EEUU Internacionales -  14 de octubre de 2014 - 16:24

Dreamer de Harvard varado en México

La quimioterapia no funcionaba ni tampoco la radiación. Ya le habían extirpado el riñón. A esa altura Darío Guerrero, un estudiante de Harvard, hizo lo que cualquier joven moderno haría por un progenitor agonizante: buscó en la internet y actuó con presteza. Encontró un par de clínicas en México y se llevó a su madre allí.

Fue el error más costoso en sus 21 años de vida, ya que Guerrero, quien estaba en Estados Unidos ilegalmente, no puede regresar al país donde vivió casi toda su existencia.

Sus padres lo llevaron a Estados Unidos cuando tenía dos años. Llegaron con visas de turistas y se quedaron. Hizo la escuela primaria y se ganó una beca para un programa de verano de la Universidad John Hopkins cuando tenía 13 años. Junto con otros cientos de miles de estudiantes, se acogió a un programa que deja en suspenso las deportaciones de jóvenes como él bajo una orden ejecutiva del presidente Barack Obama.

Pero ese beneficio queda sin efecto si una persona sale del país sin la autorización del gobierno.

Guerrero lo sabía. Sin embargo, su madre empeoraba y el muchacho decidió que no podía esperar. La llevó a las clínicas mexicanas y estuvo a su lado cuando falleció semanas más tarde.
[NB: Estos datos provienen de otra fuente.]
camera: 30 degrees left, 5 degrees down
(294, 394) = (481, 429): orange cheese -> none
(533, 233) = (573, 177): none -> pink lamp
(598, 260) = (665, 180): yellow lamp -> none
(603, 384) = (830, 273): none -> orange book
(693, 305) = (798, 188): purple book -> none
Ahora, en lugar de preparar exámenes en Cambridge, Massachusetts, se encuentra varado en la casa de sus abuelos en un barrio suburbano de la Ciudad de México controlado por pandillas.
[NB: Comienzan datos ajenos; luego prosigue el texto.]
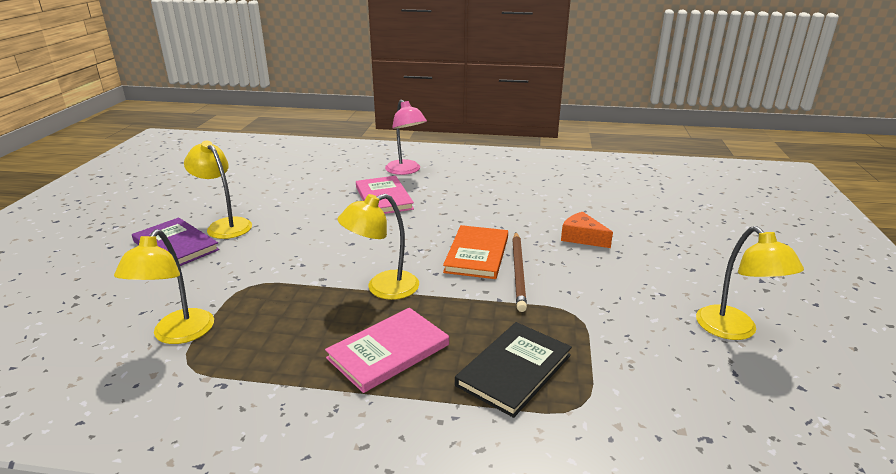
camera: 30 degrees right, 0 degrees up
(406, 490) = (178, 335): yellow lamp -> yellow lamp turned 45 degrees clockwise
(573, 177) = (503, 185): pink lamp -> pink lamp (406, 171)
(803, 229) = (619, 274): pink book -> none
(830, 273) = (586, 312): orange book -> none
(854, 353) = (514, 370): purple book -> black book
"Entró en estado de pánico e hizo lo que pensó era lo mejor para su familia", relata su abogado Alan Klein, quien está tratando de conseguir una exención por razones humanitarias luego de que se le negó a Guerrero un permiso para volver al país.

El gobierno concede estas exenciones "sobre la base de razones humanitarias imperiosas o si hay un beneficio público importante", según el portal del Servicio de Inmigración y Control de Aduanas. El año pasado aprobó una tercera parte de las solicitudes recibidas al amparo de consideraciones humanitarias.

Funcionarios del Servicio desistieron de hablar del caso de Guerrero porque todavía no se ha resuelto, pero su portavoz Chris Bentley dijo que "las leyes de inmigración son complejas y cualquier persona que quiera actuar en asuntos relacionados con la inmigración tiene que entender claramente las posibles consecuencias de sus acciones".